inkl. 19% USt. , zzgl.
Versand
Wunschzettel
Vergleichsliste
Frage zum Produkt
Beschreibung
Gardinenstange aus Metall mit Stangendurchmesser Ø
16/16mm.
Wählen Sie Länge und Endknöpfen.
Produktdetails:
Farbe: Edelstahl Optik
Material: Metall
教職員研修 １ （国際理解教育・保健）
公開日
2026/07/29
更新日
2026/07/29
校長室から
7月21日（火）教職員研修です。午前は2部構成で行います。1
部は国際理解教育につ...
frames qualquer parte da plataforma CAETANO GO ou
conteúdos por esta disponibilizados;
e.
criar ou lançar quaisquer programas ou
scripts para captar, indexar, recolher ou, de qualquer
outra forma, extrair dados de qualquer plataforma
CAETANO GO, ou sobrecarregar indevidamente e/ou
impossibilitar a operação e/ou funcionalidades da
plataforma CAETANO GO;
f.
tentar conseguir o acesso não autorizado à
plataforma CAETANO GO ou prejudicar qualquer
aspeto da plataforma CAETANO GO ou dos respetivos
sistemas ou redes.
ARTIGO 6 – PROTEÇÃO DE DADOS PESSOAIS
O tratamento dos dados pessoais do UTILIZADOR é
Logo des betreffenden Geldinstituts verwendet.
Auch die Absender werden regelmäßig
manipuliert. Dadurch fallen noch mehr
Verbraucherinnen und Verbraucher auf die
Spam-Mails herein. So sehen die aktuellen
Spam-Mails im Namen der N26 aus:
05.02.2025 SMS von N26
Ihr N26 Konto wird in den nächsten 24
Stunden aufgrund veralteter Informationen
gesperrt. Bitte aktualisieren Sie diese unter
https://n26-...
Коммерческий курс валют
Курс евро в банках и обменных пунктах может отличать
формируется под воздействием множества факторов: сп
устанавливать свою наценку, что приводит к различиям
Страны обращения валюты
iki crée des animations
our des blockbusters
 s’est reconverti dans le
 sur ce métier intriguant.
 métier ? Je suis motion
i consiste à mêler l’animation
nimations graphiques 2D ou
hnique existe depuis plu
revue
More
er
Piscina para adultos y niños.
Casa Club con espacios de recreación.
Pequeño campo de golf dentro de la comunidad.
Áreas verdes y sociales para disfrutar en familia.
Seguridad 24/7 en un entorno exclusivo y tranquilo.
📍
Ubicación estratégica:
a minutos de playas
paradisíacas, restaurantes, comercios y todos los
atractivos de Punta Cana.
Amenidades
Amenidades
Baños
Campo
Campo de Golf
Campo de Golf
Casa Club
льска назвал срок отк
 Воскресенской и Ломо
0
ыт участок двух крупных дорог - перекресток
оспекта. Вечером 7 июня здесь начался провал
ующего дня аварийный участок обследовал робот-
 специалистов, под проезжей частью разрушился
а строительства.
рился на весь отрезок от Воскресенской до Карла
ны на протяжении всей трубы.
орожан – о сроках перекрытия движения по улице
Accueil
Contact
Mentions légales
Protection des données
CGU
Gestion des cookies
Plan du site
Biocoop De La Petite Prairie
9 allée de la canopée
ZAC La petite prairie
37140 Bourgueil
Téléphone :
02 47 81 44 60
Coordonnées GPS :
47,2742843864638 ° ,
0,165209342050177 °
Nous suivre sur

→ Task requirements
Please output each record exactly as it appears above.

→ Result
inkl. 19% USt. , zzgl.
Versand
Wunschzettel
Vergleichsliste
Frage zum Produkt
Beschreibung
Gardinenstange aus Metall mit Stangendurchmesser Ø
16/16mm.
Wählen Sie Länge und Endknöpfen.
Produktdetails:
Farbe: Edelstahl Optik
Material: Metall
教職員研修 １ （国際理解教育・保健）
公開日
2026/07/29
更新日
2026/07/29
校長室から
7月21日（火）教職員研修です。午前は2部構成で行います。1
部は国際理解教育につ...
frames qualquer parte da plataforma CAETANO GO ou
conteúdos por esta disponibilizados;
e.
criar ou lançar quaisquer programas ou
scripts para captar, indexar, recolher ou, de qualquer
outra forma, extrair dados de qualquer plataforma
CAETANO GO, ou sobrecarregar indevidamente e/ou
impossibilitar a operação e/ou funcionalidades da
plataforma CAETANO GO;
f.
tentar conseguir o acesso não autorizado à
plataforma CAETANO GO ou prejudicar qualquer
aspeto da plataforma CAETANO GO ou dos respetivos
sistemas ou redes.
ARTIGO 6 – PROTEÇÃO DE DADOS PESSOAIS
O tratamento dos dados pessoais do UTILIZADOR é
Logo des betreffenden Geldinstituts verwendet.
Auch die Absender werden regelmäßig
manipuliert. Dadurch fallen noch mehr
Verbraucherinnen und Verbraucher auf die
Spam-Mails herein. So sehen die aktuellen
Spam-Mails im Namen der N26 aus:
05.02.2025 SMS von N26
Ihr N26 Konto wird in den nächsten 24
Stunden aufgrund veralteter Informationen
gesperrt. Bitte aktualisieren Sie diese unter
https://n26-...
Коммерческий курс валют
Курс евро в банках и обменных пунктах может отличать
формируется под воздействием множества факторов: сп
устанавливать свою наценку, что приводит к различиям
Страны обращения валюты
iki crée des animations
our des blockbusters
 s’est reconverti dans le
 sur ce métier intriguant.
 métier ? Je suis motion
i consiste à mêler l’animation
nimations graphiques 2D ou
hnique existe depuis plu
revue
More
er
Piscina para adultos y niños.
Casa Club con espacios de recreación.
Pequeño campo de golf dentro de la comunidad.
Áreas verdes y sociales para disfrutar en familia.
Seguridad 24/7 en un entorno exclusivo y tranquilo.
📍
Ubicación estratégica:
a minutos de playas
paradisíacas, restaurantes, comercios y todos los
atractivos de Punta Cana.
Amenidades
Amenidades
Baños
Campo
Campo de Golf
Campo de Golf
Casa Club
льска назвал срок отк
 Воскресенской и Ломо
0
ыт участок двух крупных дорог - перекресток
оспекта. Вечером 7 июня здесь начался провал
ующего дня аварийный участок обследовал робот-
 специалистов, под проезжей частью разрушился
а строительства.
рился на весь отрезок от Воскресенской до Карла
ны на протяжении всей трубы.
орожан – о сроках перекрытия движения по улице
Accueil
Contact
Mentions légales
Protection des données
CGU
Gestion des cookies
Plan du site
Biocoop De La Petite Prairie
9 allée de la canopée
ZAC La petite prairie
37140 Bourgueil
Téléphone :
02 47 81 44 60
Coordonnées GPS :
47,2742843864638 ° ,
0,165209342050177 °
Nous suivre sur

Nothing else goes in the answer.